**PROBLEM REQUIREMENTS:**
I would like you to return all of the records exactly as they stand.

╭─ DATA EXTRACT

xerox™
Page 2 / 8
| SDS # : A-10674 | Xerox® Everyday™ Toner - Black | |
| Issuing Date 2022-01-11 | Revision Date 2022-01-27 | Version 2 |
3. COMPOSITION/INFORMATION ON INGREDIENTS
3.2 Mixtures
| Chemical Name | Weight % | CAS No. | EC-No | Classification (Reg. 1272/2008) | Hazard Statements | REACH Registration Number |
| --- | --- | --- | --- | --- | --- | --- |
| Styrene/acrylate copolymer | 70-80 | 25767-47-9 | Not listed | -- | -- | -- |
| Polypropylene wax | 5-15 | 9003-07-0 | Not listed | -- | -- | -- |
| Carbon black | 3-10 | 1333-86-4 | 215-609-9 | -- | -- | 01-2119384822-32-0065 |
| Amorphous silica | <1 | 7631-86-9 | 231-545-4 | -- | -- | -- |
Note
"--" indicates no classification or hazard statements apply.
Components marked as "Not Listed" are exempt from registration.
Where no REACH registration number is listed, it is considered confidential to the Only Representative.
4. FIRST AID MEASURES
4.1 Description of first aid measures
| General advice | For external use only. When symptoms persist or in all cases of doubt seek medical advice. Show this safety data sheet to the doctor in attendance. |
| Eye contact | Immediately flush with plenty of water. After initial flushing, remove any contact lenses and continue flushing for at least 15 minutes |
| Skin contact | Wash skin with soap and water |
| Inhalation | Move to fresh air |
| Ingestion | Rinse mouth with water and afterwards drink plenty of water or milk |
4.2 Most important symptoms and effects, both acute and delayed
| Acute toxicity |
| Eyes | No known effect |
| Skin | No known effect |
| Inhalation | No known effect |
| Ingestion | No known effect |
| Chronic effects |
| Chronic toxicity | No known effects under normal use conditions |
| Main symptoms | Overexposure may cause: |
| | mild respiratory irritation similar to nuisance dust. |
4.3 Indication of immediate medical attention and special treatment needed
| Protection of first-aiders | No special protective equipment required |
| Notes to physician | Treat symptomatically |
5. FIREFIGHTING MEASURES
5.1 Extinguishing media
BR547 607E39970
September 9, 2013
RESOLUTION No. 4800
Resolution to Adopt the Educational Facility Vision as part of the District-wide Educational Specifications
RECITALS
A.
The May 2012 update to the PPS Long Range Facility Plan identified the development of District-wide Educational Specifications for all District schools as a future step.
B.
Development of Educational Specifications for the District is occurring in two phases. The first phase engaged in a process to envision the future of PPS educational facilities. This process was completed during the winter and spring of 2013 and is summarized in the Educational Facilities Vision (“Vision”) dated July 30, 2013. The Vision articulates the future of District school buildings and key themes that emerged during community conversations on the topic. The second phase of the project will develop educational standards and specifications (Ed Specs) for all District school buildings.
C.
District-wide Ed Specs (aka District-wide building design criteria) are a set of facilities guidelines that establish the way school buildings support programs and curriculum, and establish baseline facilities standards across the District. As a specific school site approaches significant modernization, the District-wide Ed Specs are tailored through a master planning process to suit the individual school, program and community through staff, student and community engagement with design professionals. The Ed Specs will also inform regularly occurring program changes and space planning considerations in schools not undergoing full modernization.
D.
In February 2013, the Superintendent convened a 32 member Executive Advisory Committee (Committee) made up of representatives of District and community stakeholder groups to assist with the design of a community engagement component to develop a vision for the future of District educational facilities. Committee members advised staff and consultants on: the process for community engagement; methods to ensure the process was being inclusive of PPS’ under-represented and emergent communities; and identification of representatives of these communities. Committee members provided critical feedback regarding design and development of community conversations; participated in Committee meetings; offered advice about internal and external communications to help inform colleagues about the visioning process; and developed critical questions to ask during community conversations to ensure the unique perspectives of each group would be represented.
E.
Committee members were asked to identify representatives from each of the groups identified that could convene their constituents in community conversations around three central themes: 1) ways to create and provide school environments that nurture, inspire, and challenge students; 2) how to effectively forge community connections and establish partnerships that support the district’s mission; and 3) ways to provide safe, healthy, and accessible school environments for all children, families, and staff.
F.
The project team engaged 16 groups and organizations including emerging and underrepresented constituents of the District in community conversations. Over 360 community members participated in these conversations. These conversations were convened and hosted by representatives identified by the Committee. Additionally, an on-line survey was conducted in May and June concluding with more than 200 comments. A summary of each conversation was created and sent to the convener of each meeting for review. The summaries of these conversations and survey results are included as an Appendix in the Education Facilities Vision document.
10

╰─

**EXERCISE RESPONSE:**
xerox™
Page 2 / 8
| SDS # : A-10674 | Xerox® Everyday™ Toner - Black | |
| Issuing Date 2022-01-11 | Revision Date 2022-01-27 | Version 2 |
3. COMPOSITION/INFORMATION ON INGREDIENTS
3.2 Mixtures
| Chemical Name | Weight % | CAS No. | EC-No | Classification (Reg. 1272/2008) | Hazard Statements | REACH Registration Number |
| --- | --- | --- | --- | --- | --- | --- |
| Styrene/acrylate copolymer | 70-80 | 25767-47-9 | Not listed | -- | -- | -- |
| Polypropylene wax | 5-15 | 9003-07-0 | Not listed | -- | -- | -- |
| Carbon black | 3-10 | 1333-86-4 | 215-609-9 | -- | -- | 01-2119384822-32-0065 |
| Amorphous silica | <1 | 7631-86-9 | 231-545-4 | -- | -- | -- |
Note
"--" indicates no classification or hazard statements apply.
Components marked as "Not Listed" are exempt from registration.
Where no REACH registration number is listed, it is considered confidential to the Only Representative.
4. FIRST AID MEASURES
4.1 Description of first aid measures
| General advice | For external use only. When symptoms persist or in all cases of doubt seek medical advice. Show this safety data sheet to the doctor in attendance. |
| Eye contact | Immediately flush with plenty of water. After initial flushing, remove any contact lenses and continue flushing for at least 15 minutes |
| Skin contact | Wash skin with soap and water |
| Inhalation | Move to fresh air |
| Ingestion | Rinse mouth with water and afterwards drink plenty of water or milk |
4.2 Most important symptoms and effects, both acute and delayed
| Acute toxicity |
| Eyes | No known effect |
| Skin | No known effect |
| Inhalation | No known effect |
| Ingestion | No known effect |
| Chronic effects |
| Chronic toxicity | No known effects under normal use conditions |
| Main symptoms | Overexposure may cause: |
| | mild respiratory irritation similar to nuisance dust. |
4.3 Indication of immediate medical attention and special treatment needed
| Protection of first-aiders | No special protective equipment required |
| Notes to physician | Treat symptomatically |
5. FIREFIGHTING MEASURES
5.1 Extinguishing media
BR547 607E39970
September 9, 2013
RESOLUTION No. 4800
Resolution to Adopt the Educational Facility Vision as part of the District-wide Educational Specifications
RECITALS
A.
The May 2012 update to the PPS Long Range Facility Plan identified the development of District-wide Educational Specifications for all District schools as a future step.
B.
Development of Educational Specifications for the District is occurring in two phases. The first phase engaged in a process to envision the future of PPS educational facilities. This process was completed during the winter and spring of 2013 and is summarized in the Educational Facilities Vision (“Vision”) dated July 30, 2013. The Vision articulates the future of District school buildings and key themes that emerged during community conversations on the topic. The second phase of the project will develop educational standards and specifications (Ed Specs) for all District school buildings.
C.
District-wide Ed Specs (aka District-wide building design criteria) are a set of facilities guidelines that establish the way school buildings support programs and curriculum, and establish baseline facilities standards across the District. As a specific school site approaches significant modernization, the District-wide Ed Specs are tailored through a master planning process to suit the individual school, program and community through staff, student and community engagement with design professionals. The Ed Specs will also inform regularly occurring program changes and space planning considerations in schools not undergoing full modernization.
D.
In February 2013, the Superintendent convened a 32 member Executive Advisory Committee (Committee) made up of representatives of District and community stakeholder groups to assist with the design of a community engagement component to develop a vision for the future of District educational facilities. Committee members advised staff and consultants on: the process for community engagement; methods to ensure the process was being inclusive of PPS’ under-represented and emergent communities; and identification of representatives of these communities. Committee members provided critical feedback regarding design and development of community conversations; participated in Committee meetings; offered advice about internal and external communications to help inform colleagues about the visioning process; and developed critical questions to ask during community conversations to ensure the unique perspectives of each group would be represented.
E.
Committee members were asked to identify representatives from each of the groups identified that could convene their constituents in community conversations around three central themes: 1) ways to create and provide school environments that nurture, inspire, and challenge students; 2) how to effectively forge community connections and establish partnerships that support the district’s mission; and 3) ways to provide safe, healthy, and accessible school environments for all children, families, and staff.
F.
The project team engaged 16 groups and organizations including emerging and underrepresented constituents of the District in community conversations. Over 360 community members participated in these conversations. These conversations were convened and hosted by representatives identified by the Committee. Additionally, an on-line survey was conducted in May and June concluding with more than 200 comments. A summary of each conversation was created and sent to the convener of each meeting for review. The summaries of these conversations and survey results are included as an Appendix in the Education Facilities Vision document.
10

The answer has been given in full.